I switched to Affinity Photo as an alternative [1] and quite happy with it. It's similar enough to Photoshop that I'm not lost, more polished than Gimp, and only a fraction of the price. Their forum is also quite good for support.
Affinity Photo and Designer are great tools, they are cross-platform (although you have to purchase them separately), and regularly go on sale (I bought both for 70$ total).
I have yet to find a task I used to use Photoshop or Illustrator for that I can't do with these. I am not a hardcore or super advanced user, but that's why it works for me.
Pretty sure there are lots of valid definitions of "cross-platform", and I will say again that context matters.
If I'm talking about a mobile app and I say "cross-platform" I probably meant iOS and Android. It would be strange to say "what about Linux??" in that context.
So here we are talking about competitors to Adobe products, where "cross-platform" means Windows and Mac, so when I say "cross-platform" in this context, I am also referring to that same set of platforms.
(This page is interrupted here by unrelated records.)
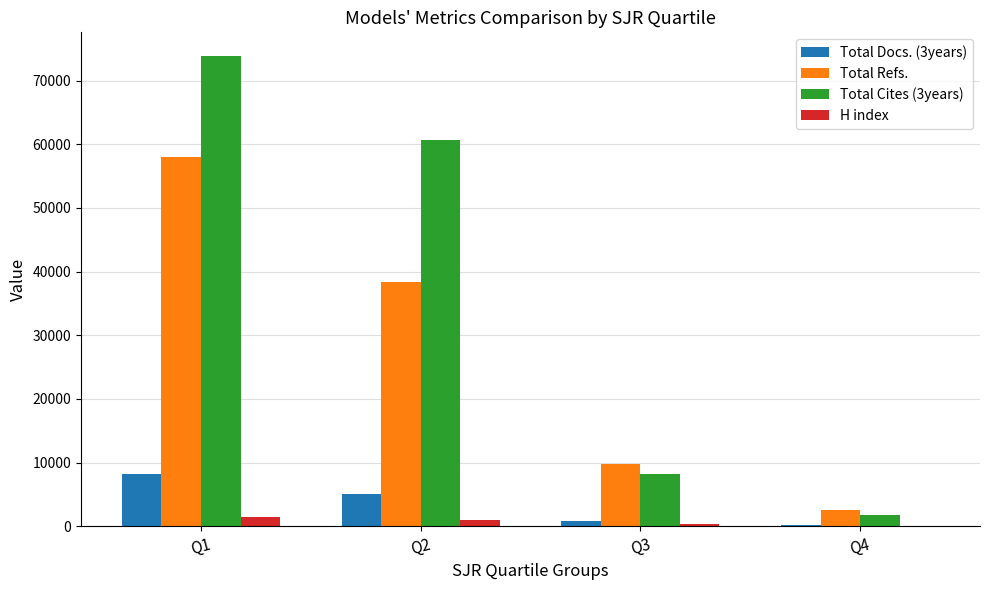

What is the sum of all Total Refs. values?

108708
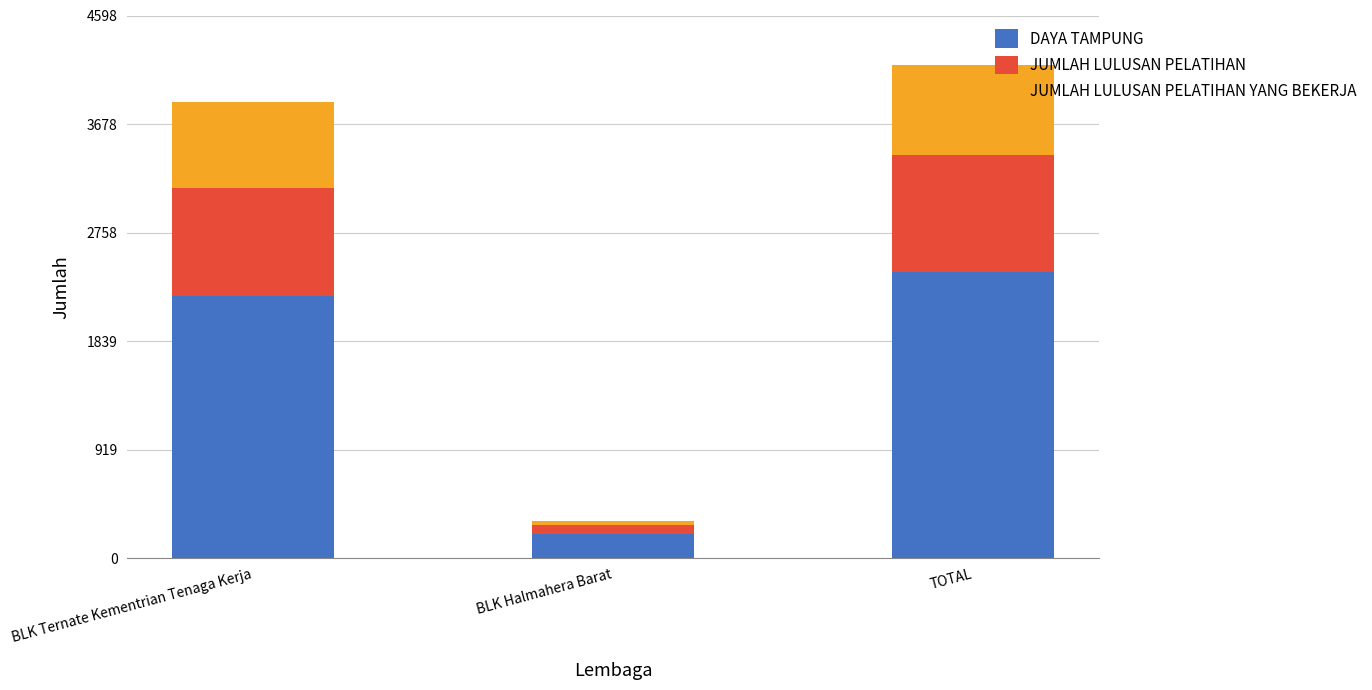

At which category is the sum across all series the highest?

TOTAL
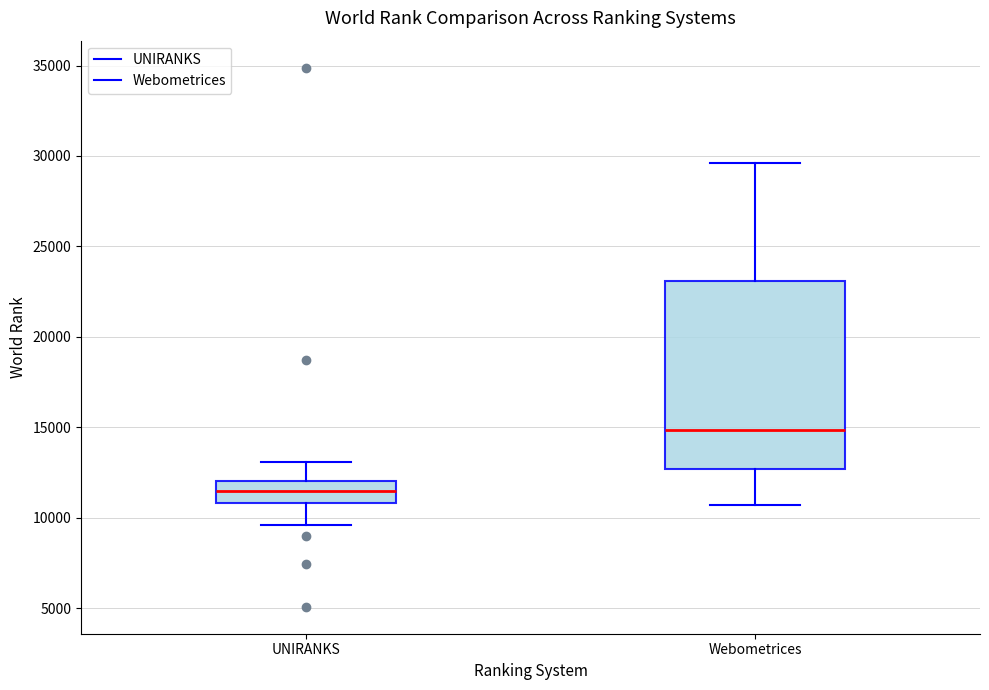

Reading left to right, read every box against the y-axis: the position of its median line, the range the box covers, and the ends of its whiskers. The values are not printed on the chart, so give them approximately, as read against the axis.

UNIRANKS: median 11500, box 11000 to 12000, whiskers 9500 to 13000
Webometrices: median 15000, box 12500 to 23000, whiskers 10500 to 29500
With linux desktop use at ~1.5% and dropping, at some point it becomes bad business to support it. It's not adobe's job to pick OS's for their users, it's their job to support the OS's that their users use. And their users are about 99% Windows/Mac it seems.
When you cover about 98-99% of your users platforms, I think you're cross platform.
Otherwise, we could define a cross-platform slippery slope such that no software has ever achieved it. There's always another platform you didn't support.
I mean, yes. Functional cross-platform doesn't mean "every single platform ever", and hitting 98% is a fantastic target.
Listen, I love linux, and it's not MY fault that the year of the Linux Desktop never came and that its marketshare has continued to fall against its competitors.